Os pensadores gregos perceberam isso muito bem. No âmago do seu entendimento morava a ideia de que os humanos, embora sujeitos às leis da natureza, são terreno cultivável e devem alcançar uma segunda natura, dada pela cultura e orientada para o bem e a harmonia, de tal modo que, segundo Protágoras, sejam a medida de todas as coisas. Nessa conformidade assumiram a reflexão sobre as ‘tecnologias’ a priorizar na composição do quadro da educação. Esta começava com o ‘Trívio’ (gramática, lógica e retórica), voltado para o cultivo do intelecto, da beleza, bondade e verdade, categorias entendidas como portas para a sabedoria. Seguia-se o ‘Quadrívio’, termo designador das quatro vias disciplinares (aritmética, geometria, astronomia e música) percorridas para a compreensão da matéria e do cosmos. O conjunto formava as ‘sete artes liberais’, incumbidas de proporcionar o conhecimento harmonioso e unificado do universo. Elas queriam ‘recordar’ (trazer de volta ao coração), na visão de Platão, o que corria o risco de ser esquecido, e utilizar a ‘recordação’ como método de gerar admiração e imitação, de alargar a imaginação, a curiosidade e inventividade. As ‘artes liberais’ estabelecem sequências, mas não antinomias entre teoria e prática, física e metafísica, corpo e alma, razão e emoção. Todas são indispensáveis à aquisição do saber e da ‘teoria’, visando perceber, propor, almejar e praticar o superior ou divino.

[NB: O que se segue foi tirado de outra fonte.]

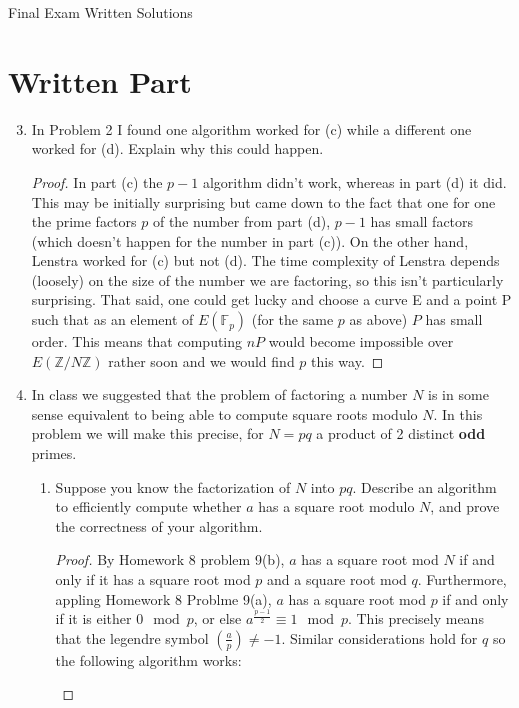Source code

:\documentclass[11pt]{article}
\newcommand{\bF}{\mathbb{F}}
\newcommand{\bZ}{\mathbb{Z}}
\begin{document}
\begin{center}
\Large {Final Exam Written Solutions}\\
\end{center}
\section*{Written Part}
\begin{enumerate}
  \setcounter{enumi}{2}
  \item{
  In Problem 2 I found one algorithm worked for (c) while a different one worked for (d).  Explain why this could happen.
  }
  \begin{proof}
    In part (c) the $p-1$ algorithm didn't work, whereas in part (d) it did.  This may be initially surprising but came down to the fact that one for one the prime factors $p$ of the number from part (d), $p-1$ has small factors (which doesn't happen for the number in part (c)).  On the other hand, Lenstra worked for (c) but not (d).  The time complexity of Lenstra depends (loosely) on the size of the number we are factoring, so this isn't particularly surprising.  That said, one could get lucky and choose a curve E and a point P such that as an element of $E(\bF_p)$ (for the same $p$ as above) $P$ has small order.  This means that computing $nP$ would become impossible over $E(\bZ/N\bZ)$ rather soon and we would find $p$ this way.
  \end{proof}
  \item{
  In class we suggested that the problem of factoring a number $N$ is in some sense equivalent to being able to compute square roots modulo $N$.  In
  this problem we will make this precise, for $N=pq$ a product of 2 distinct \textbf{odd} primes.
  \begin{enumerate}
    \item{
    Suppose you know the factorization of $N$ into $pq$.  Describe an algorithm to efficiently compute whether $a$ has a square root modulo $N$, and prove the correctness of your algorithm.
    }
    \begin{proof}
      By Homework 8 problem 9(b), $a$ has a square root mod $N$ if and only if it has a square root mod $p$ and a square root mod $q$.  Furthermore, appling Homework 8 Problme 9(a), $a$ has a square root mod $p$ if and only if it is either 0$\mod p$, or else $a^{\frac{p-1}{2}}\equiv1\mod p$.  This precisely means that the legendre symbol $\left(\frac{a}{p}\right)\not=-1$.  Similar considerations hold for $q$ so the following algorithm works:
      \begin{enumerate}[(1)]

\end{enumerate}
\end{proof}
\end{enumerate}}
\end{enumerate}
\end{document}
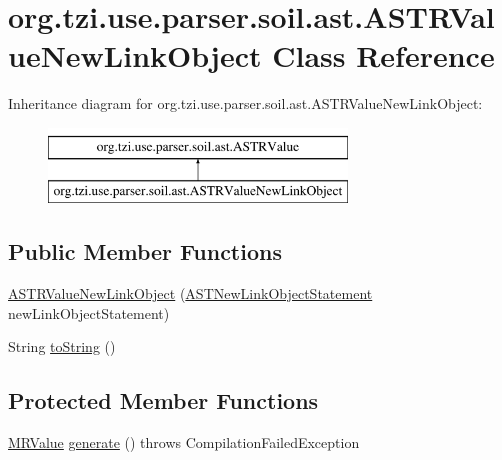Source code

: \hypertarget{classorg_1_1tzi_1_1use_1_1parser_1_1soil_1_1ast_1_1_a_s_t_r_value_new_link_object}{\section{org.\-tzi.\-use.\-parser.\-soil.\-ast.\-A\-S\-T\-R\-Value\-New\-Link\-Object Class Reference}
\label{classorg_1_1tzi_1_1use_1_1parser_1_1soil_1_1ast_1_1_a_s_t_r_value_new_link_object}
}
Inheritance diagram for org.\-tzi.\-use.\-parser.\-soil.\-ast.\-A\-S\-T\-R\-Value\-New\-Link\-Object\-:\begin{figure}[H]
\begin{center}
\leavevmode
\includegraphics[height=2.000000cm]{classorg_1_1tzi_1_1use_1_1parser_1_1soil_1_1ast_1_1_a_s_t_r_value_new_link_object}
\end{center}
\end{figure}
\subsection*{Public Member Functions}
\begin{DoxyCompactItemize}
\item 
\hyperlink{classorg_1_1tzi_1_1use_1_1parser_1_1soil_1_1ast_1_1_a_s_t_r_value_new_link_object_ab1e46de754098c3048e18aecefb2cbea}{A\-S\-T\-R\-Value\-New\-Link\-Object} (\hyperlink{classorg_1_1tzi_1_1use_1_1parser_1_1soil_1_1ast_1_1_a_s_t_new_link_object_statement}{A\-S\-T\-New\-Link\-Object\-Statement} new\-Link\-Object\-Statement)
\item 
String \hyperlink{classorg_1_1tzi_1_1use_1_1parser_1_1soil_1_1ast_1_1_a_s_t_r_value_new_link_object_ad1a8268f055ab4e783c272c86c706280}{to\-String} ()
\end{DoxyCompactItemize}
\subsection*{Protected Member Functions}
\begin{DoxyCompactItemize}
\item 
\hyperlink{classorg_1_1tzi_1_1use_1_1uml_1_1sys_1_1soil_1_1_m_r_value}{M\-R\-Value} \hyperlink{classorg_1_1tzi_1_1use_1_1parser_1_1soil_1_1ast_1_1_a_s_t_r_value_new_link_object_ad914b1e3a99d62fcb671bfb4345ab81e}{generate} ()  throws Compilation\-Failed\-Exception 
\end{DoxyCompactItemize}
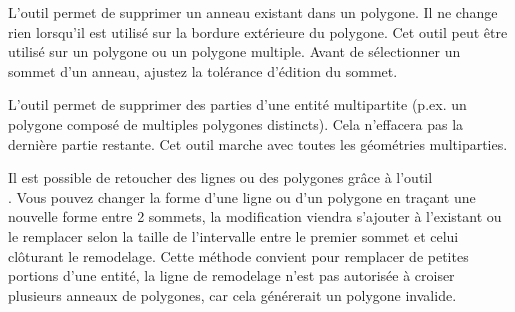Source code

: L'outil  permet de supprimer un anneau existant dans un polygone. Il ne change rien lorsqu’il est utilisé sur la bordure extérieure du polygone. Cet outil peut être utilisé sur un polygone ou un polygone multiple. Avant de sélectionner un sommet d'un anneau, ajustez la tolérance d'édition du sommet.


L'outil  permet de supprimer des parties d'une entité multipartite (p.ex. un polygone composé de multiples polygones distincts). Cela n'effacera pas la dernière partie restante. Cet outil marche avec toutes les géométries multiparties.


Il est possible de retoucher des lignes ou des polygones grâce à l'outil\\ 
. Vous pouvez changer la forme 
d'une ligne ou d'un polygone en traçant une nouvelle forme entre 2 sommets, la 
modification viendra s'ajouter à l'existant ou le remplacer selon la taille de 
l'intervalle entre le premier sommet et celui clôturant le remodelage. Cette 
méthode convient pour remplacer de petites portions d'une entité, la ligne de 
remodelage n'est pas autorisée à croiser plusieurs anneaux de polygones, car 
cela générerait un polygone invalide.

As propostas de estudo, formuladas na Idade Média, no Renascimento e nos períodos áureos do Humanismo e Iluminismo, são herdeiras do pensamento grego. As novas artes poderão ter outros nomes, porém a função é a mesma, concordante com o espírito do tempo. Assim designava-se ‘politécnico’ o indivíduo que cultivava uma pluralidade de ‘técnicas’: anatomia, astronomia, caligrafia, filosofia, geologia, literatura, música, poesia, pintura, equitação, esgrima, dança, enfim, as artes performativas do espírito e do corpo. O ‘ser politécnico’ ama a beleza e a claridade; empenha-se no aprimoramento intelectual e moral, espiritual e corporal, sentimental, comportamental e gestual; é universalista, livre de preconceitos, aberto à mundividência e não murado psicologicamente.
Hoje o vocábulo está adulterado. É prisioneiro da pobreza simbólica e da ‘tecnicização do mundo’, denunciada por Heidegger. Ambas montam e encorajam a besta da incultura, da frivolidade e leviandade; e constituem a mais grave ameaça que se abate sobre o devir da Humanidade, da Comunidade e da Sociedade.
Urge reanimar o significado original de ‘Politecnia’ e ‘Politécnico’, para abater os muros erguidos entre a ciência e a arte, derrubar a estultice, e repor na educação o conceito da ‘Arété’ (unidade de técnica, ética, estética, transcendência, magnificência, sublimidade, virtude, excelsitude) na linguagem e nas atitudes, nas emoções, expressões e reações. A questão, que se coloca, é a de eleger as ‘tecnologias’ respondentes às exigências desta hora e às debilidades humanas que uivam ao nosso redor. Em que áreas da atividade e dimensões do Ser Humano carecemos de tecnicidade mais apurada? A resposta pede elaboração urgente, mesmo sabendo que será precária e provisória e estará sempre a caminho.